The King’s Speech is a powerful film about leadership and believing in oneself, fueled by an outstanding ensemble performance it is one of the best made films of the year. Colin Firth (Love Actually) is terrific, and for someone who earns most of his living making rom-coms, he will be up for his second Academy Award in a row. This year he will be a serious contender in the race for Best Actor, as well as the rest of the cast.
The film is based around the speech impediment problem King George VI had before he became King of England. Firth plays George (who was originally named Albert). The film opens with Albert, the Duke of York, giving a speech at the 1925 closing ceremony of the Empire Exhibition. It is here we first learn of Albert’s stutter. He freezes in front of the microphone and doesn’t utter a sound.
As there is a serious possibility Albert may become King after his father passes (because his older brother is set on marrying a divorced American woman), his wife Elizabeth (Helen Bonham Carter, Fight Club) searches for a speech coach to help Albert. After all of the well qualified speech coaches seem ineffective, Elizabeth finds a less-traditional therapist named Lionel Logue. Lionel (Geoffrey Rush, Pirates of the Caribbean) is a failed actor turned speech therapist from Australia. Together he and Albert work through the problems he has speaking in public. Albert begins to speak in public at small events over the years building up to his coronation in 1936. With World War II just around the corner, the new King George VI brings together his empire and declares war upon Nazism.

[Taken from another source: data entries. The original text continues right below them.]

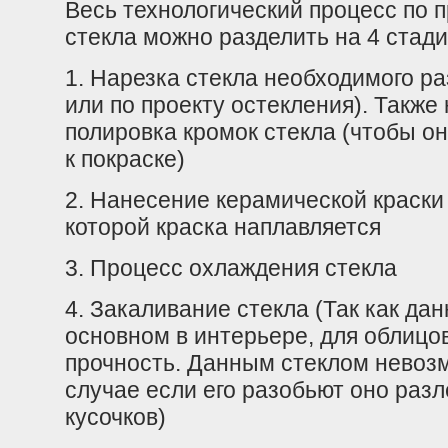
Весь технологический процесс по 
стекла можно разделить на 4 стад
1. Нарезка стекла необходимого р
или по проекту остекления). Также
полировка кромок стекла (чтобы он
к покраске)
2. Нанесение керамической краски
которой краска наплавляется
3. Процесс охлаждения стекла
4. Закаливание стекла (Так как да
основном в интерьере, для облиц
прочность. Данным стеклом невозмо
случае если его разобьют оно разл
кусочков)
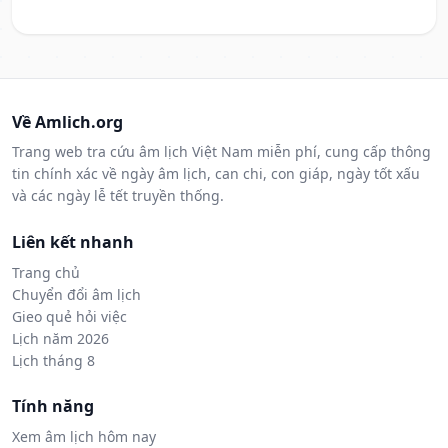
Về Amlich.org
Trang web tra cứu âm lịch Việt Nam miễn phí, cung cấp thông
tin chính xác về ngày âm lịch, can chi, con giáp, ngày tốt xấu
và các ngày lễ tết truyền thống.
Liên kết nhanh
Trang chủ
Chuyển đổi âm lịch
Gieo quẻ hỏi việc
Lịch năm 2026
Lịch tháng 8
Tính năng
Xem âm lịch hôm nay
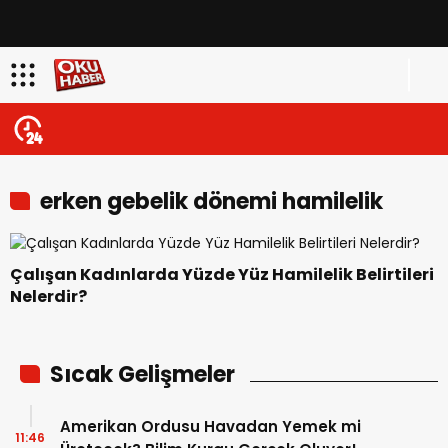
erken gebelik dönemi hamilelik
belirtileri
Çalışan Kadınlarda Yüzde Yüz Hamilelik Belirtileri
Nelerdir?
Sıcak Gelişmeler
Amerikan Ordusu Havadan Yemek mi
11:46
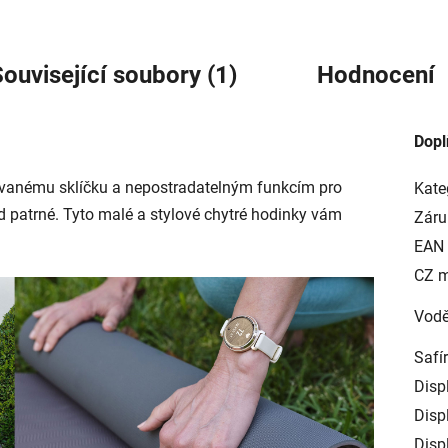
ouvisející soubory (1)
Hodnocení
Dopl
ovanému sklíčku a nepostradatelným funkcím pro
Kate
led patrné. Tyto malé a stylové chytré hodinky vám
Záru
EAN
CZ 
Vodě
Safí
Disp
Displ
Displ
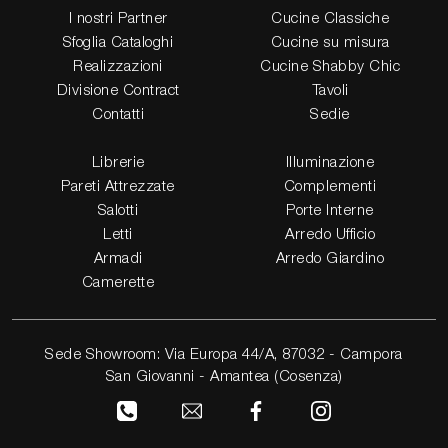
I nostri Partner
Cucine Classiche
Sfoglia Cataloghi
Cucine su misura
Realizzazioni
Cucine Shabby Chic
Divisione Contract
Tavoli
Contatti
Sedie
Librerie
Illuminazione
Pareti Attrezzate
Complementi
Salotti
Porte Interne
Letti
Arredo Ufficio
Armadi
Arredo Giardino
Camerette
Sede Showroom: Via Europa 44/A, 87032 - Campora
San Giovanni - Amantea (Cosenza)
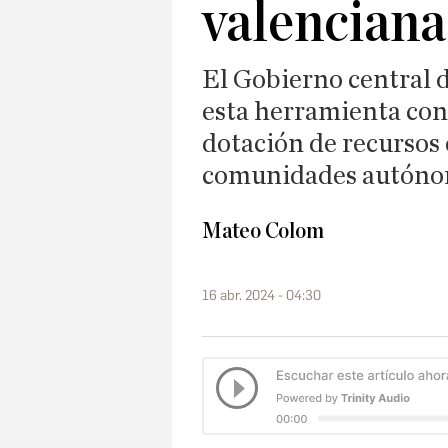
valenciana
El Gobierno central d
esta herramienta con l
dotación de recursos
comunidades autón
Mateo Colom
16 abr. 2024 - 04:30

Director Tom Hooper does a terrific job of setting the time period. The film is full of historical scenery right for the time. Yet this doesn’t feel like your usual historic drama film. The camera stays very close to Firth for a majority of the film, and most scenes take place inside, mainly within a few buildings. This close up feeling of the camera is replaced every once and a while by a long sweeping corridor or an unusually long room. This creates a space which mirrors Albert’s problem, and the space echoes his stammers.
The King’s Speech is a very well crafted film. It has a brilliant cast including Geoffrey Rush and Helen Bonham Carter who are both magnificent in breathing life into their characters. It also has artistic value in the way the film is crafted. That being said, this is not a film for everyone. It doesn’t have any action scenes, romance scenes or much comedy. This is the simplistic brilliance of it all, it is entertaining, but you must have good patience to watch it all in one sitting. I’m not going to say it is the best film of the year, because quite frankly it isn’t. But it is a pretty damn good movie.